++++ Data under study

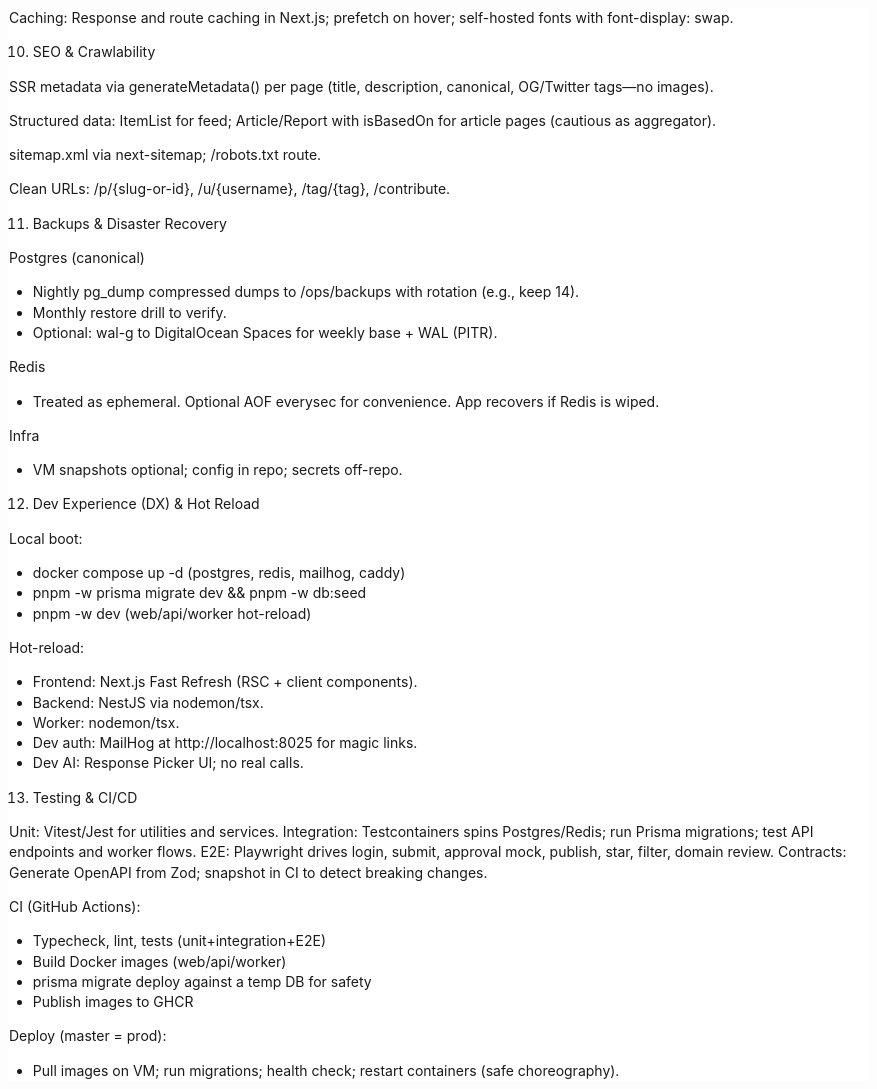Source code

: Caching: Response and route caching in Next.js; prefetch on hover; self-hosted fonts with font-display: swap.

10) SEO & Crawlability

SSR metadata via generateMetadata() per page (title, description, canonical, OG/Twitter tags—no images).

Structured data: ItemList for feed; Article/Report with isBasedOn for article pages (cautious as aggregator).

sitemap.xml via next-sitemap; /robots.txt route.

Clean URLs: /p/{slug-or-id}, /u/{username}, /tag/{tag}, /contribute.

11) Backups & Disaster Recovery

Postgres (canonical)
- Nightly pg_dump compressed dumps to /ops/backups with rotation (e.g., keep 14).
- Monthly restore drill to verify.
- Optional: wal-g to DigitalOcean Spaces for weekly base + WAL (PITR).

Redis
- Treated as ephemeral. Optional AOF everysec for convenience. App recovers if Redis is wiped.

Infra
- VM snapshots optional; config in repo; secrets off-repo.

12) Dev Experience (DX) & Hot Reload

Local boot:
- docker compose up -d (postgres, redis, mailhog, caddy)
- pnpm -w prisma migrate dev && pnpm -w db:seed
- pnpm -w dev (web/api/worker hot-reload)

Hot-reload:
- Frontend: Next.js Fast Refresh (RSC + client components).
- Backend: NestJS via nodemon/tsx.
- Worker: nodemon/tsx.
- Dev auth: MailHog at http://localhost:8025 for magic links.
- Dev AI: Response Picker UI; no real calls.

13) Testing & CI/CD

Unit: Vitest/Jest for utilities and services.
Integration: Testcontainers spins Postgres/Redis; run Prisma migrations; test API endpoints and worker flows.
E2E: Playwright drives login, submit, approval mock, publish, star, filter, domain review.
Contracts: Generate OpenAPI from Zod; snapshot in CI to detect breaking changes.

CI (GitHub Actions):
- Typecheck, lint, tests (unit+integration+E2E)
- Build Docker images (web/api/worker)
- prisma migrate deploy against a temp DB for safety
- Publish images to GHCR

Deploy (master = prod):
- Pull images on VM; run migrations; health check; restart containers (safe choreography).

++++++++

→ Task prompt: Return, with nothing added or dropped, the line containing "11) Backups & Disaster Recovery" and every line after it to the end of the listing above.

→ Output of the exercise:
11) Backups & Disaster Recovery

Postgres (canonical)
- Nightly pg_dump compressed dumps to /ops/backups with rotation (e.g., keep 14).
- Monthly restore drill to verify.
- Optional: wal-g to DigitalOcean Spaces for weekly base + WAL (PITR).

Redis
- Treated as ephemeral. Optional AOF everysec for convenience. App recovers if Redis is wiped.

Infra
- VM snapshots optional; config in repo; secrets off-repo.

12) Dev Experience (DX) & Hot Reload

Local boot:
- docker compose up -d (postgres, redis, mailhog, caddy)
- pnpm -w prisma migrate dev && pnpm -w db:seed
- pnpm -w dev (web/api/worker hot-reload)

Hot-reload:
- Frontend: Next.js Fast Refresh (RSC + client components).
- Backend: NestJS via nodemon/tsx.
- Worker: nodemon/tsx.
- Dev auth: MailHog at http://localhost:8025 for magic links.
- Dev AI: Response Picker UI; no real calls.

13) Testing & CI/CD

Unit: Vitest/Jest for utilities and services.
Integration: Testcontainers spins Postgres/Redis; run Prisma migrations; test API endpoints and worker flows.
E2E: Playwright drives login, submit, approval mock, publish, star, filter, domain review.
Contracts: Generate OpenAPI from Zod; snapshot in CI to detect breaking changes.

CI (GitHub Actions):
- Typecheck, lint, tests (unit+integration+E2E)
- Build Docker images (web/api/worker)
- prisma migrate deploy against a temp DB for safety
- Publish images to GHCR

Deploy (master = prod):
- Pull images on VM; run migrations; health check; restart containers (safe choreography).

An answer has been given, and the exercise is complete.